# why does Target make their AP TMS cleaarly visible, while other stores don't?



## Targetking (Feb 18, 2022)

Alwatys wondred.


----------



## RWTM (Feb 19, 2022)

Targetking said:


> Alwatys wondred.


What’s the difference between AP and TSS?


----------



## Hardlinesmaster (Feb 19, 2022)

Kostin said:


> What’s the difference between AP and TSS?


Same folks.


----------



## Hardlinesmaster (Feb 19, 2022)

Targetking said:


> Alwatys wondred.


Depends if the store is a high risk store.


----------



## Rarejem (Feb 19, 2022)

(Not a high risk store.)  TSS is visible in marked security jacket, AP is not.  (At our store) AP is a lead and also addresses issues within the store, like securing high theft/priced merchandise, TM theft, safety, etc. TSS reports to AP and is more of an optic than anything else, deterring bad actors with their presence.


----------



## Tessa120 (Feb 19, 2022)

The lines get fuzzy though.  I saw AP-ETL wear a TPS uniform from time to time.  One TPS TM, more than once, grabbed a men's jacket off a rack and put it on and pretended to shop when there was suspicious activity at the FR.


----------



## DBZ (Feb 19, 2022)

AP is the name of the work center. A TSS (formerly tps) is the uniformed one who is to provide a visible presence to prevent theft. The APL and APS are at a more of a TL level. If they put on a uniform, it is because they want a person to make a visible presence to prevent theft. 
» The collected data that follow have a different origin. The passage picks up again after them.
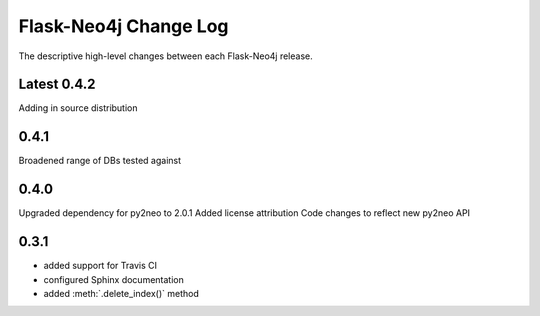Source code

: Flask-Neo4j Change Log
======================
The descriptive high-level changes between each Flask-Neo4j release.

Latest 0.4.2
------------
Adding in source distribution

0.4.1
-----
Broadened range of DBs tested against

0.4.0
-----
Upgraded dependency for py2neo to 2.0.1
Added license attribution
Code changes to reflect new py2neo API

0.3.1
-----
- added support for Travis CI
- configured Sphinx documentation
- added :meth:`.delete_index()` method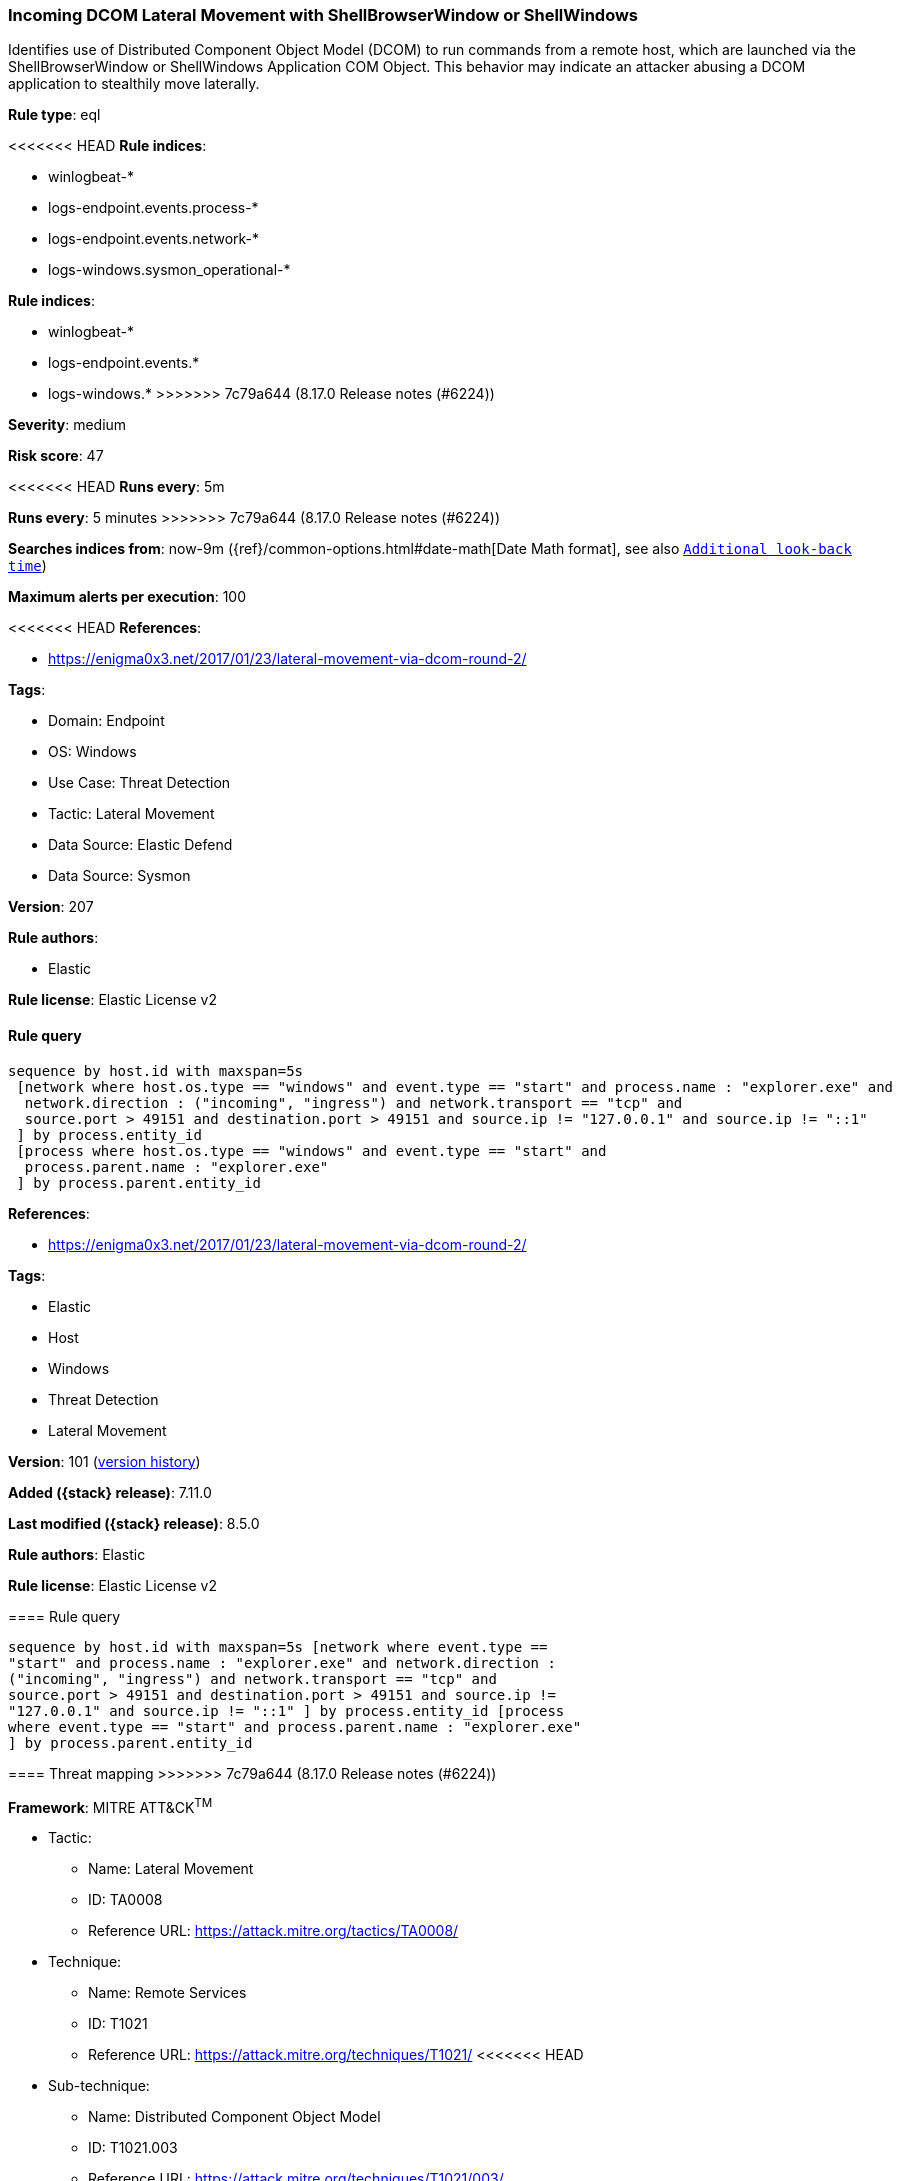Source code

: [[incoming-dcom-lateral-movement-with-shellbrowserwindow-or-shellwindows]]
=== Incoming DCOM Lateral Movement with ShellBrowserWindow or ShellWindows

Identifies use of Distributed Component Object Model (DCOM) to run commands from a remote host, which are launched via the ShellBrowserWindow or ShellWindows Application COM Object. This behavior may indicate an attacker abusing a DCOM application to stealthily move laterally.

*Rule type*: eql

<<<<<<< HEAD
*Rule indices*: 

* winlogbeat-*
* logs-endpoint.events.process-*
* logs-endpoint.events.network-*
* logs-windows.sysmon_operational-*
=======
*Rule indices*:

* winlogbeat-*
* logs-endpoint.events.*
* logs-windows.*
>>>>>>> 7c79a644 (8.17.0 Release notes  (#6224))

*Severity*: medium

*Risk score*: 47

<<<<<<< HEAD
*Runs every*: 5m
=======
*Runs every*: 5 minutes
>>>>>>> 7c79a644 (8.17.0 Release notes  (#6224))

*Searches indices from*: now-9m ({ref}/common-options.html#date-math[Date Math format], see also <<rule-schedule, `Additional look-back time`>>)

*Maximum alerts per execution*: 100

<<<<<<< HEAD
*References*: 

* https://enigma0x3.net/2017/01/23/lateral-movement-via-dcom-round-2/

*Tags*: 

* Domain: Endpoint
* OS: Windows
* Use Case: Threat Detection
* Tactic: Lateral Movement
* Data Source: Elastic Defend
* Data Source: Sysmon

*Version*: 207

*Rule authors*: 

* Elastic

*Rule license*: Elastic License v2


==== Rule query


[source, js]
----------------------------------
sequence by host.id with maxspan=5s
 [network where host.os.type == "windows" and event.type == "start" and process.name : "explorer.exe" and
  network.direction : ("incoming", "ingress") and network.transport == "tcp" and
  source.port > 49151 and destination.port > 49151 and source.ip != "127.0.0.1" and source.ip != "::1"
 ] by process.entity_id
 [process where host.os.type == "windows" and event.type == "start" and
  process.parent.name : "explorer.exe"
 ] by process.parent.entity_id

----------------------------------
=======
*References*:

* https://enigma0x3.net/2017/01/23/lateral-movement-via-dcom-round-2/

*Tags*:

* Elastic
* Host
* Windows
* Threat Detection
* Lateral Movement

*Version*: 101 (<<incoming-dcom-lateral-movement-with-shellbrowserwindow-or-shellwindows-history, version history>>)

*Added ({stack} release)*: 7.11.0

*Last modified ({stack} release)*: 8.5.0

*Rule authors*: Elastic

*Rule license*: Elastic License v2

==== Rule query


[source,js]
----------------------------------
sequence by host.id with maxspan=5s [network where event.type ==
"start" and process.name : "explorer.exe" and network.direction :
("incoming", "ingress") and network.transport == "tcp" and
source.port > 49151 and destination.port > 49151 and source.ip !=
"127.0.0.1" and source.ip != "::1" ] by process.entity_id [process
where event.type == "start" and process.parent.name : "explorer.exe"
] by process.parent.entity_id
----------------------------------

==== Threat mapping
>>>>>>> 7c79a644 (8.17.0 Release notes  (#6224))

*Framework*: MITRE ATT&CK^TM^

* Tactic:
** Name: Lateral Movement
** ID: TA0008
** Reference URL: https://attack.mitre.org/tactics/TA0008/
* Technique:
** Name: Remote Services
** ID: T1021
** Reference URL: https://attack.mitre.org/techniques/T1021/
<<<<<<< HEAD
* Sub-technique:
** Name: Distributed Component Object Model
** ID: T1021.003
** Reference URL: https://attack.mitre.org/techniques/T1021/003/
=======

[[incoming-dcom-lateral-movement-with-shellbrowserwindow-or-shellwindows-history]]
==== Rule version history

Version 101 (8.5.0 release)::
* Updated query, changed from:
+
[source, js]
----------------------------------
sequence by host.id with maxspan=5s [network where event.type ==
"start" and process.name : "explorer.exe" and network.direction :
("incoming", "ingress") and network.transport == "tcp" and
source.port > 49151 and destination.port > 49151 and source.ip !=
"127.0.0.1" and source.ip != "::1" ] by process.entity_id [process
where event.type in ("start", "process_started") and
process.parent.name : "explorer.exe" ] by process.parent.entity_id
----------------------------------

Version 6 (8.4.0 release)::
* Formatting only

Version 5 (8.0.0 release)::
* Updated query, changed from:
+
[source, js]
----------------------------------
sequence by host.id with maxspan=5s [network where event.type ==
"start" and process.name : "explorer.exe" and network.direction :
("incoming", "ingress") and network.transport == "tcp" and
source.port > 49151 and destination.port > 49151 and not
source.address in ("127.0.0.1", "::1") ] by process.entity_id
[process where event.type in ("start", "process_started") and
process.parent.name : "explorer.exe" ] by process.parent.entity_id
----------------------------------

Version 4 (7.16.0 release)::
* Updated query, changed from:
+
[source, js]
----------------------------------
sequence by host.id with maxspan=5s [network where event.type ==
"start" and process.name : "explorer.exe" and network.direction ==
"incoming" and network.transport == "tcp" and source.port > 49151
and destination.port > 49151 and not source.address in ("127.0.0.1",
"::1") ] by process.entity_id [process where event.type in ("start",
"process_started") and process.parent.name : "explorer.exe" ] by
process.parent.entity_id
----------------------------------

Version 2 (7.12.0 release)::
* Formatting only

>>>>>>> 7c79a644 (8.17.0 Release notes  (#6224))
Walmart has something similar. You just don't know what you are looking for. They don't have a clearly marked uniform person because they would rather have an apprehension.


----------



## Guest Avocado (Feb 19, 2022)

There’s two non TL/ETL AP jobs. TSS, Target Security Specialist, which is in uniform. The other one is APS, Assets Protection Specialist, which IS undercover.


----------



## Fluttervale (Feb 19, 2022)

Because their job isn’t to catch people stealing, it’s to keep people from trying to steal.  With mixed results, obviously.


----------